====== FRAGMENTO SELECCIONADO

Consideraciones y desconsideraciones: la escala de lo Otro

En varias oportunidades he dicho que soy fan de los cortometrajes animados. En esta ocasión quisiera compartir algunas reflexiones a propósito de uno de mis favoritos: Johnny Express (2014), de Kyungmin Woo. Las acciones del corto ocurren en el planeta DJEIWKQ201, hacia el año 2150, y el protagonista es el repartidor estrella de Johnny Express, una empresa de servicio de paquetería espacial. Su misión es simple: entregar un paquete diminuto en un planeta muy pequeño… ¿Qué puede salir mal? AVISO: este comentario contiene SPOILERS. Comparto de una vez el enlace al corto, que dura unos 5 minutos y medio.

El repartidor de Johnny Express es o parece ser un ser humano bastante descuidado; aunque, en su defensa, debemos decir que no nos proporcionan información sobre el tiempo que le tomó llegar a DJEIWKQ201, ni sobre las condiciones en las que ha vivido y ha viajado.

Nos dan, eso sí, una pista rápida al respecto: el paquete fue enviado el “07/26/04”; y una fotografía dentro de la nave espacial nos hace saber que el protagonista fue el mejor repartidor de 2150… Han pasado, pues, varios años desde que se hizo el encargo, y la espera está por llegar a su fin.

Por fortuna para ese hombre descuidado, el sistema inteligente de su nave espacial es una maravilla y se hace cargo de casi todo: ubicar el destino en el universo, aterrizaje de la nave, suministro del paquete e identificación del recipiendario… incluso le despacha una lata de jugo al repartidor. En breve nos enteramos de que el paquete, microscópico (el repartidor lo ve con un zoom de 5500%), va dirigido a Tang fu chu i, habitante de la ciudad de Donpabung-Do. A partir de entonces, las cosas se complican… para quienes viven en Donpabung-Do  y, en general, en DJEIWKQ201.

============
====== DATOS PROPORCIONADOS

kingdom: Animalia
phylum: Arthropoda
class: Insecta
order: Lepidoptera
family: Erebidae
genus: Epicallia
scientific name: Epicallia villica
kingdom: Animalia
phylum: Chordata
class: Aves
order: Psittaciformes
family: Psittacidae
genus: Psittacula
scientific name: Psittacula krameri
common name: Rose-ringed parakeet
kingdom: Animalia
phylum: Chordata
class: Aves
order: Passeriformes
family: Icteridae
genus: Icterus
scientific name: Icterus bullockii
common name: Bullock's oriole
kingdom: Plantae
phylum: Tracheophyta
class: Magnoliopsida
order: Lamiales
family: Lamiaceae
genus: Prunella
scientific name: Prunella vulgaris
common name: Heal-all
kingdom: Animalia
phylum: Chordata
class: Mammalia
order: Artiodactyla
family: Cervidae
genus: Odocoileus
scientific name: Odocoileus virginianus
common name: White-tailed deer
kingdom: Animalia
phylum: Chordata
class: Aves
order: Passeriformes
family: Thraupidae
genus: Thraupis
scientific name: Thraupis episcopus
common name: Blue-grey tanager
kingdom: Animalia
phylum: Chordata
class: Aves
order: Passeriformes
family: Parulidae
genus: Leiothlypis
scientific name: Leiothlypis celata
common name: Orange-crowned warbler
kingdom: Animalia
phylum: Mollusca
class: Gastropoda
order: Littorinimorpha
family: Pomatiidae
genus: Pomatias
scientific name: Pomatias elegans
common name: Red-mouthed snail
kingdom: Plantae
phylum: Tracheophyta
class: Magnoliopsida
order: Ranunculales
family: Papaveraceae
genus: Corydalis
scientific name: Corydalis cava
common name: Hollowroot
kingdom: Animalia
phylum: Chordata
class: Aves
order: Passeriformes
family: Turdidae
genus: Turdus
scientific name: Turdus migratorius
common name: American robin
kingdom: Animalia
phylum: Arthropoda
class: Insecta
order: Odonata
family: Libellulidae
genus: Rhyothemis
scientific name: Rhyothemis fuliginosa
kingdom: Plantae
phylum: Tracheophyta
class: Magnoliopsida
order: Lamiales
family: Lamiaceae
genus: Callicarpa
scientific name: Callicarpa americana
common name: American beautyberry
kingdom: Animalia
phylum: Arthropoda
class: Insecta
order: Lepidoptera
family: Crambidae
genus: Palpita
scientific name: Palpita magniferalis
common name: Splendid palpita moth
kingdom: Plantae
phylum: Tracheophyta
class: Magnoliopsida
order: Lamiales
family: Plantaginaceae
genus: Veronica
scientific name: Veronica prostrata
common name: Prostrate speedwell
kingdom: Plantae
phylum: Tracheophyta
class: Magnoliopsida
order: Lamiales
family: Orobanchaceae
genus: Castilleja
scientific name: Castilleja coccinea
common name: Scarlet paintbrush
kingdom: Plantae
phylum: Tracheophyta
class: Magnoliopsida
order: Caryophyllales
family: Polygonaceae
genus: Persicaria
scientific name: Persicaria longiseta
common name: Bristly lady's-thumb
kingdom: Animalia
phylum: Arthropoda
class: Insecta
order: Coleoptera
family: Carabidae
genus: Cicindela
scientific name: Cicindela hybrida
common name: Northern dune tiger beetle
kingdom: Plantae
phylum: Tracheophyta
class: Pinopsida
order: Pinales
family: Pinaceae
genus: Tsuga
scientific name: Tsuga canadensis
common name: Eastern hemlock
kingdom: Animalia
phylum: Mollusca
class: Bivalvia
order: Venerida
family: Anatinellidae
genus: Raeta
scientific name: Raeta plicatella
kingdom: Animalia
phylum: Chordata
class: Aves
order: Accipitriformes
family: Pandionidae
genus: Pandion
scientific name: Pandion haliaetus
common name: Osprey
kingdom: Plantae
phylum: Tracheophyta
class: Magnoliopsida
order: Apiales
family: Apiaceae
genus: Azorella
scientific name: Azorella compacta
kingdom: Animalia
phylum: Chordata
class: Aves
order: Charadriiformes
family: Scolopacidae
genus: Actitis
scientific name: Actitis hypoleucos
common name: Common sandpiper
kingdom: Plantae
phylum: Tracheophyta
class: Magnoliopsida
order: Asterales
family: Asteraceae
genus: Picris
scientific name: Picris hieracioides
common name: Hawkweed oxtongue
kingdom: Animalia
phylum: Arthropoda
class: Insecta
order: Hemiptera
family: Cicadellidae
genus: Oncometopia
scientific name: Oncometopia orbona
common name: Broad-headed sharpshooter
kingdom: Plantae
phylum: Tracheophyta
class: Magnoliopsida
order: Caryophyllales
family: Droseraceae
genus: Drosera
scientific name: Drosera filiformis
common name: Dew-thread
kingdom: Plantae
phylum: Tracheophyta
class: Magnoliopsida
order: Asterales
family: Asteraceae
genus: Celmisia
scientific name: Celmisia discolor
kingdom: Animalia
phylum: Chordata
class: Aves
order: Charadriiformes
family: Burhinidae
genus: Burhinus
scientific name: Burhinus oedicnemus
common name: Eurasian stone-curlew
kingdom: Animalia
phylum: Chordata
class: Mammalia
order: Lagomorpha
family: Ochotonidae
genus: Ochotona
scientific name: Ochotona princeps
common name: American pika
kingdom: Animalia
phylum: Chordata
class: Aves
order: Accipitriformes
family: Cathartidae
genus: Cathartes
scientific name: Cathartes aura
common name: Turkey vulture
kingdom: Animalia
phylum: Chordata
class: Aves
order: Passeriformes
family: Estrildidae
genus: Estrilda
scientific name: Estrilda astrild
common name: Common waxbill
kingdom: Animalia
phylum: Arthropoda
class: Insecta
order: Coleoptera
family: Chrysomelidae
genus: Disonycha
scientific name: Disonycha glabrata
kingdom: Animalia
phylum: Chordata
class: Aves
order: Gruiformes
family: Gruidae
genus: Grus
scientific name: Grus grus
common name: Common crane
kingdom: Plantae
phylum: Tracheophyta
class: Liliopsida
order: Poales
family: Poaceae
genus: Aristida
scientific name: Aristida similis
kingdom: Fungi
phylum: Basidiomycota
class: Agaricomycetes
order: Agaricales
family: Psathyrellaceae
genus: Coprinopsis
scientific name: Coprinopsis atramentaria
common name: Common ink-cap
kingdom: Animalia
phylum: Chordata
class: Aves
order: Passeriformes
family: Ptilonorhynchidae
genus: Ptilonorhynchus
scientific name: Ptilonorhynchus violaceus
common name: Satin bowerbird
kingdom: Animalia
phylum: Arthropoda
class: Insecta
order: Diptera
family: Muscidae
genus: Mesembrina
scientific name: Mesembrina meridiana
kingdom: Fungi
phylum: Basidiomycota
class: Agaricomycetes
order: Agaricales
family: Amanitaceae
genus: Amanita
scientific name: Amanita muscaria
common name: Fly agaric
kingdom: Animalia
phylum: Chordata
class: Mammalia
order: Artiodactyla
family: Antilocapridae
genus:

============

- _PROBLEMAS POR RESOLVER_
1 > Según el comentario sobre Johnny Express, ¿de qué se encarga el sistema inteligente de la nave espacial? Enuméralo todo.
2 > Traduce al inglés esta oración del comentario sobre Johnny Express: "Han pasado, pues, varios años desde que se hizo el encargo, y la espera está por llegar a su fin."
3 > Prosigue el comentario sobre Johnny Express a partir del punto en que se detiene.
Los ítems no tienen relación con el comentario sobre Johnny Express.

- _RESULTADOS OBTENIDOS_
1 >
- Ubicar el destino en el universo
- El aterrizaje de la nave
- El suministro del paquete
- La identificación del recipiendario
- Despacharle una lata de jugo al repartidor

2 > Several years have passed, then, since the order was placed, and the wait is about to come to an end.

3 >
Lo que de inmediato salta a la vista es la dejadez, y no mala intención, del repartidor para sacar deducciones: el paquete es microscópico, el planeta en donde aterrizó es muy pequeño… Un ser humano mínimamente lúcido supondría que la escala de DJEIWKQ201 no se equipara, en absoluto, a la humana. ¡Recordemos el zoom de 5500%! Lo que acontece a continuación es gracioso y terrible, por obra de un juego de perspectiva y focalización.

El repartidor no es lo suficientemente empático como para captar siquiera la posible diferencia de lo otro que vive en DJEIWKQ201. Así, mientras él experimenta perplejidad por el aparente vacío, las criaturas de Donpabung-Do, aterradas, viven la peor experiencia de sus vidas.

El Armagedón, sin embargo, recibe un tratamiento humorístico. Además, quienes atestiguamos la “invasión extraterrestre”, es decir, el desplazamiento de un aturdido repartidor por el pequeño planeta, vemos y oímos la destrucción… pero no entendemos el lenguaje (Woo tuvo el buen juicio de no agregar subtítulos) ni observamos los cadáveres de los curiosos seres morados de Donpabung-Do. Podemos, por lo tanto, reírnos sin tanta culpa.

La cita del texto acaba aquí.